* _Work to be completed_
What lines in the entries below contain the word "simple"? Copy all of them.

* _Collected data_

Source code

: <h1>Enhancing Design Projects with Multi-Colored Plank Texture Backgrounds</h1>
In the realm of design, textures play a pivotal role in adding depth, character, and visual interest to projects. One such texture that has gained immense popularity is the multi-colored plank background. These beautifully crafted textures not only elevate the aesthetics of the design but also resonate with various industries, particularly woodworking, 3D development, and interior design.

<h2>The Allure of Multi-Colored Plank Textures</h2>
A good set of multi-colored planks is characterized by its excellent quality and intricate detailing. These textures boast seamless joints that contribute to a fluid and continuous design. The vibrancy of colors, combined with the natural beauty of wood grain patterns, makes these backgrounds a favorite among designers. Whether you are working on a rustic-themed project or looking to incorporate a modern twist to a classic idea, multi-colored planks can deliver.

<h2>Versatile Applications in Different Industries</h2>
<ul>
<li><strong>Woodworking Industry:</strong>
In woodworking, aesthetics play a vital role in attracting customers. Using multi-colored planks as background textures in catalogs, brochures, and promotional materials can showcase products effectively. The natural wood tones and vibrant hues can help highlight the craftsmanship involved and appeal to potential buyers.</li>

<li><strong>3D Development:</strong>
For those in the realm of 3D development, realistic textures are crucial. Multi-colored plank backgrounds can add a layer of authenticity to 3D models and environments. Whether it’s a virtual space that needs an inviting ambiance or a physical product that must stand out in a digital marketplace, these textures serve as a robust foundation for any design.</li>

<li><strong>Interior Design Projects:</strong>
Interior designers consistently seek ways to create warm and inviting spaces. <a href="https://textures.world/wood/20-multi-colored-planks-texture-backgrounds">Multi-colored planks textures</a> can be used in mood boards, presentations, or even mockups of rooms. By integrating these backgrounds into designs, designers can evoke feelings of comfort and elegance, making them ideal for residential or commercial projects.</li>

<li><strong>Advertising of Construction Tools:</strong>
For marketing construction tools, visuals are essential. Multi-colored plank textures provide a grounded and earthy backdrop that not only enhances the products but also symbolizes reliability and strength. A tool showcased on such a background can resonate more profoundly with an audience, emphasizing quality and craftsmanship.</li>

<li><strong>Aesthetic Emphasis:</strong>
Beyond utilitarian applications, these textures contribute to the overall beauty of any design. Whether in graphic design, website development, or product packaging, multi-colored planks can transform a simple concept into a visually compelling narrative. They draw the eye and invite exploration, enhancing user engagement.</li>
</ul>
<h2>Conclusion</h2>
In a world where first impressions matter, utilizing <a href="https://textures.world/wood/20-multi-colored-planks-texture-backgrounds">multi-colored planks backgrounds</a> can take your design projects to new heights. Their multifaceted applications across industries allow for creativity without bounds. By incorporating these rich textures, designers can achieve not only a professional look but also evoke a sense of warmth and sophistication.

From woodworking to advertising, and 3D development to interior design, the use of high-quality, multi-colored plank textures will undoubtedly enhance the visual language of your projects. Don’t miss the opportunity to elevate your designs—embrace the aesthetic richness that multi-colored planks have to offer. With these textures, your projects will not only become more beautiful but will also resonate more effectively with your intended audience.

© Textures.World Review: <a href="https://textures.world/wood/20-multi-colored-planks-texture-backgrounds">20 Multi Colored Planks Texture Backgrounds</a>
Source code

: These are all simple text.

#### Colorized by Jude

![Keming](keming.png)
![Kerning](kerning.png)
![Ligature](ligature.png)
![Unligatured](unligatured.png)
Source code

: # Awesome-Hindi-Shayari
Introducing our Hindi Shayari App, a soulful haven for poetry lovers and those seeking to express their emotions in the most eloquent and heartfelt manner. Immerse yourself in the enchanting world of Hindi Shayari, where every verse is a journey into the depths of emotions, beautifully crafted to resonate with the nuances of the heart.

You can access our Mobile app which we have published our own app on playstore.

* _Finished task_
Beyond utilitarian applications, these textures contribute to the overall beauty of any design. Whether in graphic design, website development, or product packaging, multi-colored planks can transform a simple concept into a visually compelling narrative. They draw the eye and invite exploration, enhancing user engagement.</li>
: These are all simple text.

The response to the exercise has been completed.